[Record extracts Boundary: Start]

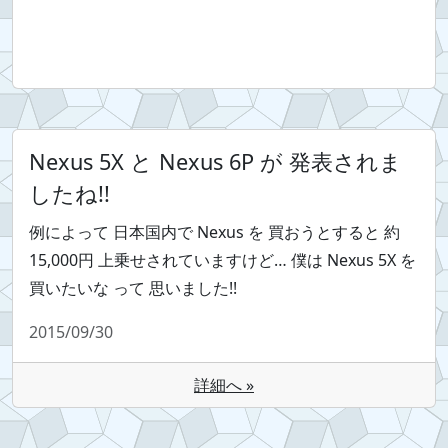
Nexus 5X と Nexus 6P が 発表されま
したね!!
例によって 日本国内で Nexus を 買おうとすると 約
15,000円 上乗せされていますけど… 僕は Nexus 5X を
買いたいな って 思いました!!
2015/09/30
詳細へ »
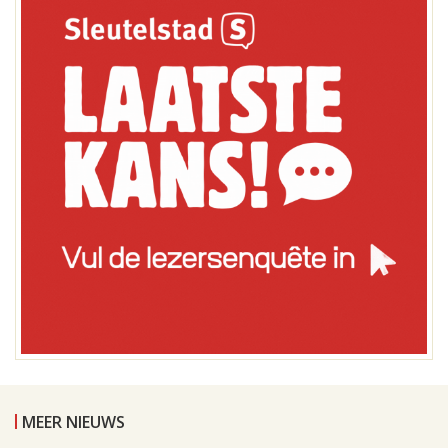
MEER NIEUWS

[Record extracts Boundary: End]

* _Try it_: Return each line of the records above in which the word "Nexus" occurs.

* _Completed task_:
Nexus 5X と Nexus 6P が 発表されま
例によって 日本国内で Nexus を 買おうとすると 約
15,000円 上乗せされていますけど… 僕は Nexus 5X を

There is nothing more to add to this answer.